=== Entries provided ===
· · · · · · ·
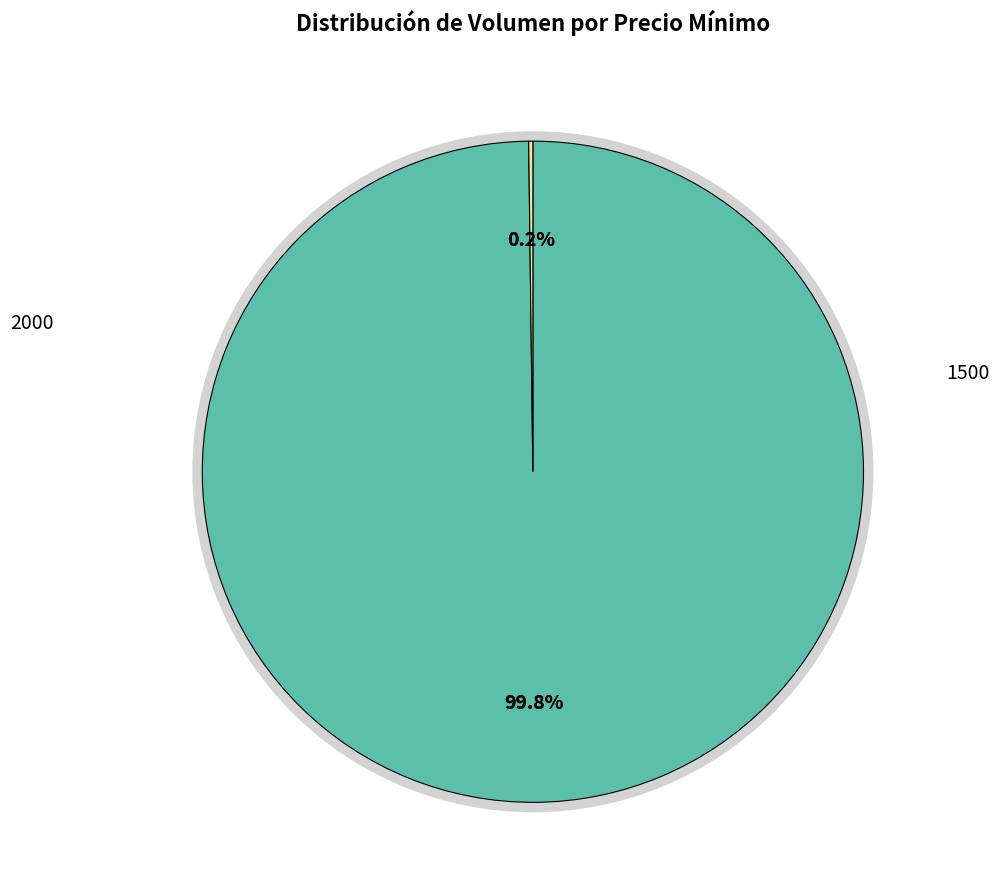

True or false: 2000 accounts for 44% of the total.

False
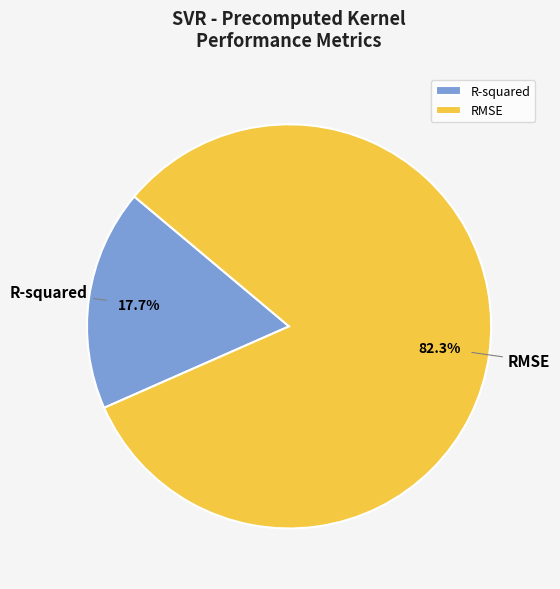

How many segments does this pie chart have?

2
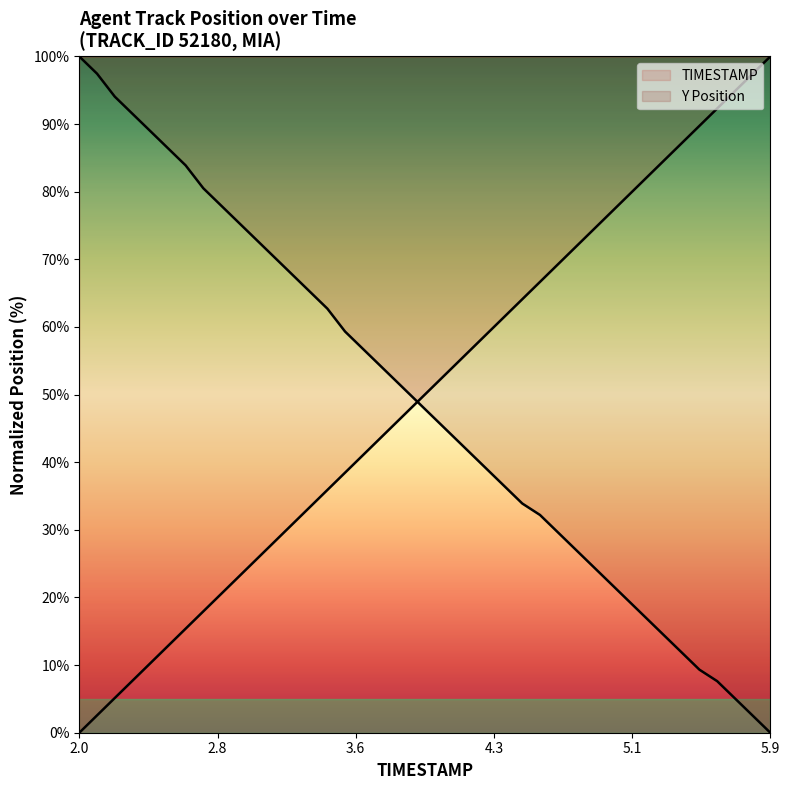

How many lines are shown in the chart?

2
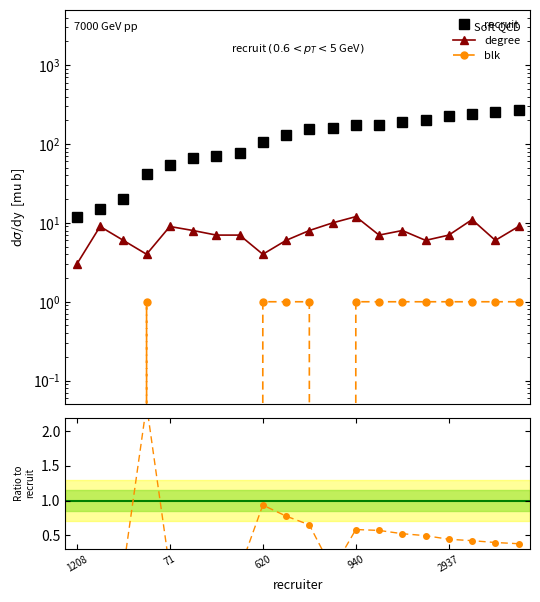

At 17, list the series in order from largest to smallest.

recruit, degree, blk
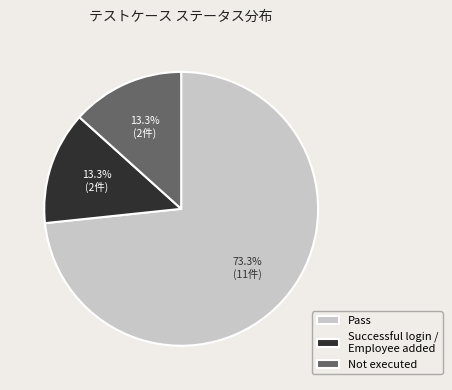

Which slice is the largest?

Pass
· · · · · · ·
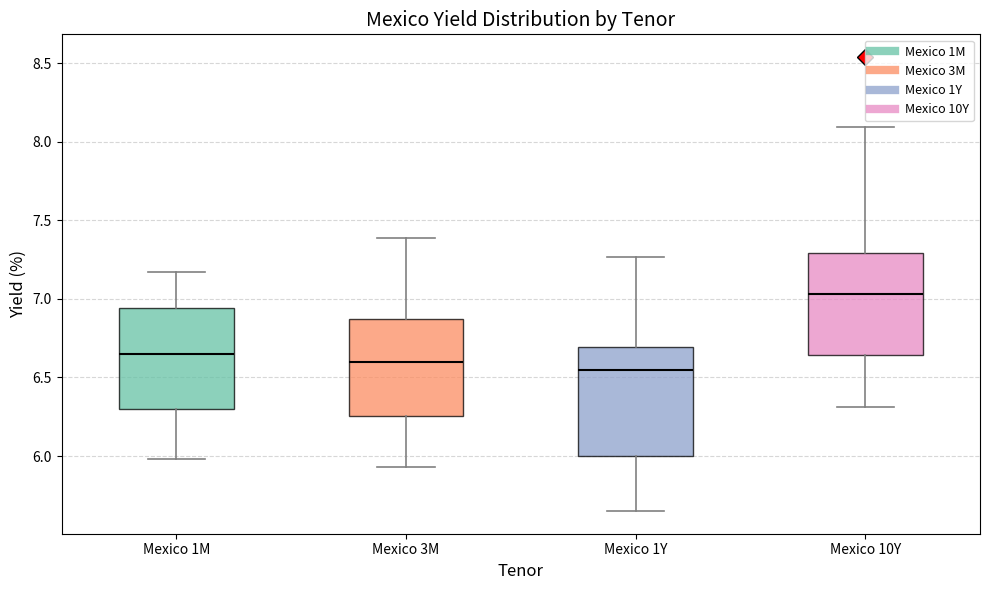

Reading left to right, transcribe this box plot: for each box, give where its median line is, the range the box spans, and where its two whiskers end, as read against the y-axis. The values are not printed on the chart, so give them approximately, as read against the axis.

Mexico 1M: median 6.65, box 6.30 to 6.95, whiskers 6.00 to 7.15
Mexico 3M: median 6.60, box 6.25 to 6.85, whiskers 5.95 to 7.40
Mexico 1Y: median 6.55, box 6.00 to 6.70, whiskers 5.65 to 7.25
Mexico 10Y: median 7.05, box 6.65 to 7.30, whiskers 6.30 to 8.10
· · · · · · ·
=== Work required ===
Put the data into a numbered list, starting with the line that contains "True or false: 2000" and going on through the line that contains "Which slice is the largest?", both included. Skip blank lines and leave the pictures out.

=== Solution ===
1. True or false: 2000 accounts for 44% of the total.
2. False
3. How many segments does this pie chart have?
4. 2
5. How many lines are shown in the chart?
6. 2
7. At 17, list the series in order from largest to smallest.
8. recruit, degree, blk
9. Which slice is the largest?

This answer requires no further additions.